Decorous investment & trading co . Ltd. has submitted its comprehensive quarterly compliance documentation for the quarter ended December 31, 2025, fulfilling multiple regulatory obligations under SEBI (Listing Obligations and Disclosure Requirements) Regulations. The Delhi-based investment company filed these reports on January 17, 2026, addressing various stakeholders including stock exchanges, depositories, auditors, and shareholders.

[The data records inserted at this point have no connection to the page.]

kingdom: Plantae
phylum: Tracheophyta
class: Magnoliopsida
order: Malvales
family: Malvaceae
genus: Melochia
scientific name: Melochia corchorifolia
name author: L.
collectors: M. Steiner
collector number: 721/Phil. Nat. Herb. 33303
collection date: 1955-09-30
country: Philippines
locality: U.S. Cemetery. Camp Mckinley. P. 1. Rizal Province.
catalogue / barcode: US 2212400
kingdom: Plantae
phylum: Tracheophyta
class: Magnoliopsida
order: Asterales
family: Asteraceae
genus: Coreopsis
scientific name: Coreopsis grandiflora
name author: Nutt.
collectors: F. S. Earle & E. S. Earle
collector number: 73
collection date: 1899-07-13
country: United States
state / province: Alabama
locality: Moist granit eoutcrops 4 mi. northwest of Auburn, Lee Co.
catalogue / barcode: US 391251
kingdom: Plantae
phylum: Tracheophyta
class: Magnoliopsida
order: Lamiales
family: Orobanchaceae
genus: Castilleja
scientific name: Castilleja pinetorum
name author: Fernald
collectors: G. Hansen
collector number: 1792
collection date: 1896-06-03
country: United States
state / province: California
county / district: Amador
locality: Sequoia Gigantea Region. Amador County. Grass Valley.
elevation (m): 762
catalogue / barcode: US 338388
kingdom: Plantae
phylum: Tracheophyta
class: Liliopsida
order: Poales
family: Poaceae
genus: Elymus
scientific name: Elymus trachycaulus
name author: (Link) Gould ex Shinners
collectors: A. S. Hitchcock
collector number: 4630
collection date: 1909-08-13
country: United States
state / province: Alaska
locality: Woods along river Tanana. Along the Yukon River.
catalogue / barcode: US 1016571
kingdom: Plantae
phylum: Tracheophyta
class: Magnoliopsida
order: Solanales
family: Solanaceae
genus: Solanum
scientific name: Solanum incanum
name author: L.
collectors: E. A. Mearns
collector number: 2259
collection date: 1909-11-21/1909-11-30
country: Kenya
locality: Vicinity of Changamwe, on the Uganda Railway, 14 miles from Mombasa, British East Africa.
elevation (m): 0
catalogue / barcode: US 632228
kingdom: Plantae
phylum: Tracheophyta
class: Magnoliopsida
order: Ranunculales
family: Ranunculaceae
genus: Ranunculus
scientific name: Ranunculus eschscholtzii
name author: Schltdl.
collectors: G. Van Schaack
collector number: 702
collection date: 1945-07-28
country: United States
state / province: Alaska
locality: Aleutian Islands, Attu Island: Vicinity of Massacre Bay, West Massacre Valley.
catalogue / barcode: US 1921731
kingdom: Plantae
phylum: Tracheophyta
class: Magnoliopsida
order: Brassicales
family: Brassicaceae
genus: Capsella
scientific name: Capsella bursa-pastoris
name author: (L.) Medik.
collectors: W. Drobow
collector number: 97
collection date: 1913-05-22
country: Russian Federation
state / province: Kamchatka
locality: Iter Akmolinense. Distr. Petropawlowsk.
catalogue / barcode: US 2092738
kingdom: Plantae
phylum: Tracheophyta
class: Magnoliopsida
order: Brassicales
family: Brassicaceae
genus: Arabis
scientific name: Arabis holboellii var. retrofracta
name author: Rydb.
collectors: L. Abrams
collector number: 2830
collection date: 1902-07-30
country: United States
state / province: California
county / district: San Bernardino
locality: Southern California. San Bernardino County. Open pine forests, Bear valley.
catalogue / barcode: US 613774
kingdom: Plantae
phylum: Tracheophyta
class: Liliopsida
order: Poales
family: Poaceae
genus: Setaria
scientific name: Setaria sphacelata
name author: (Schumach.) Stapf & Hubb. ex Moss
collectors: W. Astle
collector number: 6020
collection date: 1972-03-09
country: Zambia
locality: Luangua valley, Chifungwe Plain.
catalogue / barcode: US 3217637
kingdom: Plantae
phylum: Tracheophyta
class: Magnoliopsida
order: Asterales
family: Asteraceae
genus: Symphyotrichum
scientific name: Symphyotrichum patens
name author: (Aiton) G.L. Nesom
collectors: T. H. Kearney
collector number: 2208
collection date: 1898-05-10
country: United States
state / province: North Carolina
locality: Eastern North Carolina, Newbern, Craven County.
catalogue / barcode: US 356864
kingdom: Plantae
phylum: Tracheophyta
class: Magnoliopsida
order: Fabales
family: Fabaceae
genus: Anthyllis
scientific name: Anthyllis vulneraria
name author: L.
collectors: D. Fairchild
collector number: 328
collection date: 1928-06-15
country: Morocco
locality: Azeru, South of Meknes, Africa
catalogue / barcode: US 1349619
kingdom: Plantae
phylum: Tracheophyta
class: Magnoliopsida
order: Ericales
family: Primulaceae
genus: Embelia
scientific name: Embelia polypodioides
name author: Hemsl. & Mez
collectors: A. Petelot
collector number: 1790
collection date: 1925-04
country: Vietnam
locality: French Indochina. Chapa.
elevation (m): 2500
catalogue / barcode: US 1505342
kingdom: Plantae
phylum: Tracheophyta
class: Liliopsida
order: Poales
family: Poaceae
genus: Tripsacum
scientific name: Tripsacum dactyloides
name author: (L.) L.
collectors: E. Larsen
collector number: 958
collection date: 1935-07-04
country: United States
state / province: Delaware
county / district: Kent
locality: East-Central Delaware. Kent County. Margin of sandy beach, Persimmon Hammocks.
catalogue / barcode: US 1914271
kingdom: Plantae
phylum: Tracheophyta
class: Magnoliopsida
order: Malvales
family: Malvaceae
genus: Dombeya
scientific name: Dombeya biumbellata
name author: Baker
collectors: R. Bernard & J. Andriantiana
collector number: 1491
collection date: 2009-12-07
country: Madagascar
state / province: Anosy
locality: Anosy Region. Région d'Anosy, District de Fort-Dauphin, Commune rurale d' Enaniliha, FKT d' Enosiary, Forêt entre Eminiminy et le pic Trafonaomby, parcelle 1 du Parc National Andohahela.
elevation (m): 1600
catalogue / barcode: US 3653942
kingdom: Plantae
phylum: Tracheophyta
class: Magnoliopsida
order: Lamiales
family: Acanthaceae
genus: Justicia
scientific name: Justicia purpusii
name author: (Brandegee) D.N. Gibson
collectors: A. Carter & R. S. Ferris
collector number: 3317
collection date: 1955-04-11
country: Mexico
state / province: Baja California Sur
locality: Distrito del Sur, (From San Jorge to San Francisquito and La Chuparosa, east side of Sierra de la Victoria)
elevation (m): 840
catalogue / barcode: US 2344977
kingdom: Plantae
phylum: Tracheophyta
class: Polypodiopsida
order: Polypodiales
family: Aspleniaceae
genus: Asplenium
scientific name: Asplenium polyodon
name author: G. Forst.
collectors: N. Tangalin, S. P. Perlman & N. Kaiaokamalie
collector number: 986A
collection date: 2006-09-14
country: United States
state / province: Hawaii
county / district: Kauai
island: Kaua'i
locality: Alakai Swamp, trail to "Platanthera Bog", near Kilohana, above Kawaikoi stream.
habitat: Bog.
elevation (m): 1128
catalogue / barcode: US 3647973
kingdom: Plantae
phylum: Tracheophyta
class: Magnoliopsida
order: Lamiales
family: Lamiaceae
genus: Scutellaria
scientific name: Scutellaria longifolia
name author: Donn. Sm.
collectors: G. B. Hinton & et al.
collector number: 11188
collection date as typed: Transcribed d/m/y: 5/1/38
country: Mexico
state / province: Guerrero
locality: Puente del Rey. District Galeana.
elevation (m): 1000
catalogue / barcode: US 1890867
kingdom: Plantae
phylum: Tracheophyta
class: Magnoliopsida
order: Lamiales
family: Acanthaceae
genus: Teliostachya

Comprehensive Compliance Submission

The company submitted 11 different compliance documents covering various regulatory requirements:

Compliance Type Regulation Status
Share Capital Reconciliation Audit Regulation 76 Submitted
Corporate Governance Report Regulation 27(2) Submitted
SEBI Disclosures Regulation 13(3) Submitted
Investors' Complaints Status SDD Compliance Submitted
Website Functionality Undertaking Regulation 46 Active & Updated
Share-holding Pattern Regulation 31 Submitted

Non-Applicable Regulations

Several SEBI regulations were declared non-applicable to the company due to its size and operational structure. The company confirmed that Regulation 32, which requires disclosure of deviation or variation in proceeds from public issues, rights issues, preferential issues, and QIP, does not apply as the company has not undertaken any such capital raising activities in the last five financial years.

Capital Structure Details

The company provided specific financial thresholds that determine regulatory applicability:

Financial Parameter Amount Regulatory Impact
Paid-Up Equity Share Capital ₹3.45 crores Below ₹10 crore threshold
Reserves & Surplus ₹0.38 crores -
Net Worth ₹3.83 crores Below ₹25 crore threshold

Due to these financial parameters being below the prescribed limits as of March 31, 2025, Regulation 15(2) concerning related party transaction disclosures on a consolidated basis is not applicable to the company.

Capital Market Activities Declaration

The company made comprehensive declarations regarding various capital market activities over the past five financial years:

  • No buyback of securities undertaken
  • No sweat equity shares issued
  • No bonus shares distributed
  • No public issues, rights issues, preferential issues, or QIP conducted
  • No employee stock option plans implemented
  • No preference shares or debentures issued

Regulatory Compliance Framework

The submission was addressed to multiple stakeholders including BSE Ltd., Calcutta Stock Exchange Ltd., depositories NSDL and CDSL, and various auditors including statutory auditors M/s S M G A & CO., secretarial auditors B. BHUSHAN & CO., and internal auditors MITTAL JINDAL & ASSOCIATES. The company's registrar and transfer agent Alankit Assignments Ltd. also received the compliance documentation.

The company confirmed its website www.dicco.in remains active, regularly updated, and functional as required under Regulation 46 of SEBI (LODR) Regulations 2015. Additionally, the company certified that obligations related to non-convertible securities under Regulation 57(5) are not applicable as no such securities have been issued.